Aim: We investigated the use of non-antiretroviral drugs in the HIV-infected compared to the general population.
Methods: From the Danish HIV Cohort Study, we identified all HIV-infected individuals older than 18 years at HIV diagnosis who received care in Denmark through 1995-2013 and reported no injection drug abuse or hepatitis C infection. Population controls were identified from The Danish Civil Registration System and matched on age and gender (5:1). We analyzed the proportion of individuals who redeemed 0-1, 2-4, 5-9, or 10 or more non-antiretroviral drugs. Data were analyzed according to calendar time, age, time from initiation of combination antiretroviral therapy (cART) and stratified by gender, geographical origin and route of HIV transmission.

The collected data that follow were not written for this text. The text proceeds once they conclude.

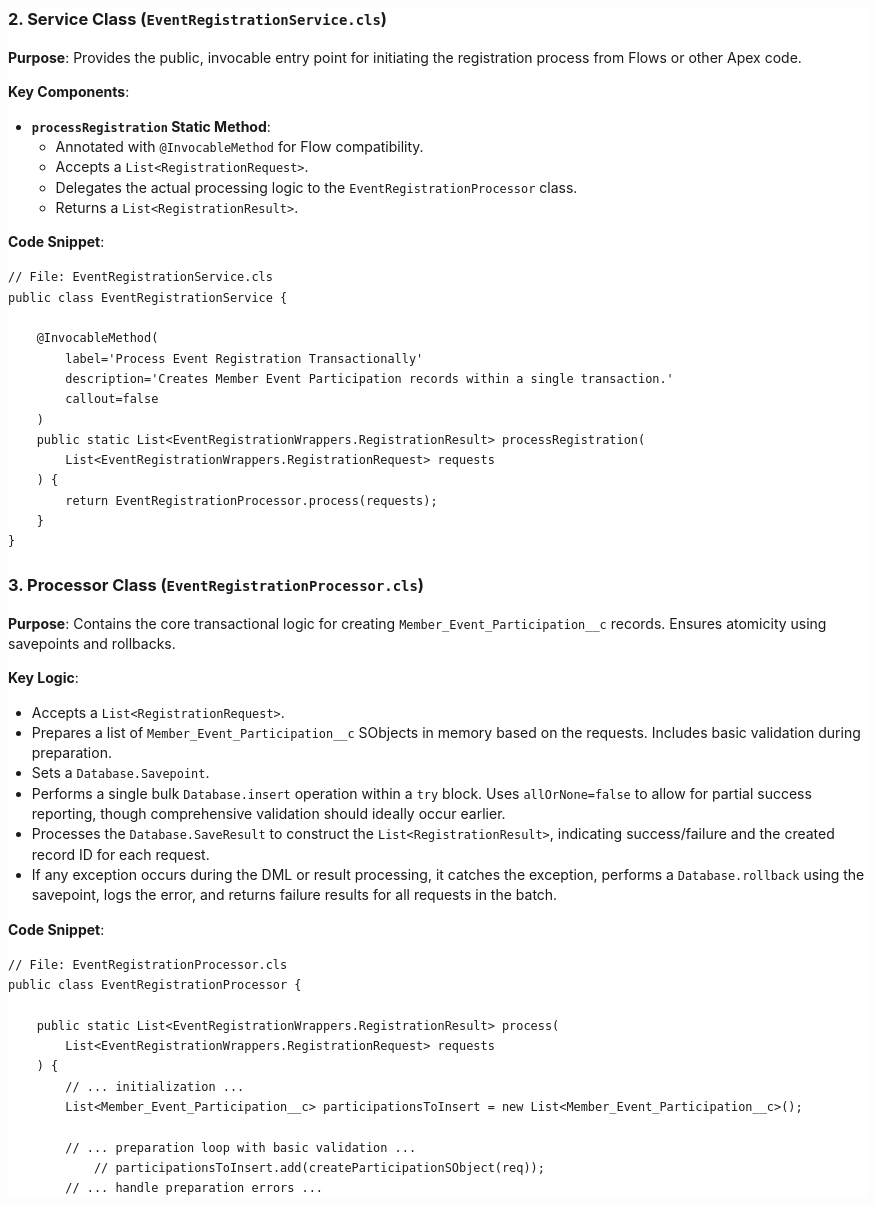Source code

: ### 2. Service Class (`EventRegistrationService.cls`)

**Purpose**: Provides the public, invocable entry point for initiating the registration process from Flows or other Apex code.

**Key Components**:

-   **`processRegistration` Static Method**:
    -   Annotated with `@InvocableMethod` for Flow compatibility.
    -   Accepts a `List<RegistrationRequest>`.
    -   Delegates the actual processing logic to the `EventRegistrationProcessor` class.
    -   Returns a `List<RegistrationResult>`.

**Code Snippet**:
```apex
// File: EventRegistrationService.cls
public class EventRegistrationService {

    @InvocableMethod(
        label='Process Event Registration Transactionally'
        description='Creates Member Event Participation records within a single transaction.'
        callout=false
    )
    public static List<EventRegistrationWrappers.RegistrationResult> processRegistration(
        List<EventRegistrationWrappers.RegistrationRequest> requests
    ) {
        return EventRegistrationProcessor.process(requests);
    }
}
```

### 3. Processor Class (`EventRegistrationProcessor.cls`)

**Purpose**: Contains the core transactional logic for creating `Member_Event_Participation__c` records. Ensures atomicity using savepoints and rollbacks.

**Key Logic**:

-   Accepts a `List<RegistrationRequest>`.
-   Prepares a list of `Member_Event_Participation__c` SObjects in memory based on the requests. Includes basic validation during preparation.
-   Sets a `Database.Savepoint`.
-   Performs a single bulk `Database.insert` operation within a `try` block. Uses `allOrNone=false` to allow for partial success reporting, though comprehensive validation should ideally occur earlier.
-   Processes the `Database.SaveResult` to construct the `List<RegistrationResult>`, indicating success/failure and the created record ID for each request.
-   If any exception occurs during the DML or result processing, it catches the exception, performs a `Database.rollback` using the savepoint, logs the error, and returns failure results for all requests in the batch.

**Code Snippet**:
```apex
// File: EventRegistrationProcessor.cls
public class EventRegistrationProcessor {

    public static List<EventRegistrationWrappers.RegistrationResult> process(
        List<EventRegistrationWrappers.RegistrationRequest> requests
    ) {
        // ... initialization ...
        List<Member_Event_Participation__c> participationsToInsert = new List<Member_Event_Participation__c>();

        // ... preparation loop with basic validation ...
            // participationsToInsert.add(createParticipationSObject(req));
        // ... handle preparation errors ...

```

We further analyzed the use of the 25 most used non-antiretroviral drug classes.
Results: We identified 4,928 HIV-infected individuals (median age: 37; 76.4% males). Overall, the HIV-infected population had a higher use of non-antiretroviral drugs compared to the background population. Whereas, the use of non-antiretroviral drugs in the HIV-infected population only changed marginally with time, the use in the background population increased considerably. Thus, use in the HIV-infected population only differed marginally from that of the background population in recent years. This difference was most pronounced in men who have sex with men (MSM).
Conclusion: Compared to the background population, HIV infected individuals have increased use of non-antiretroviral drugs. The excess use is mainly observed in MSM and has decreased with calendar time, why it in recent years only differs marginally from that observed in the background population.
Keywords: HAART; HIV; age-related diseases; multi-morbidity; polypharmacy.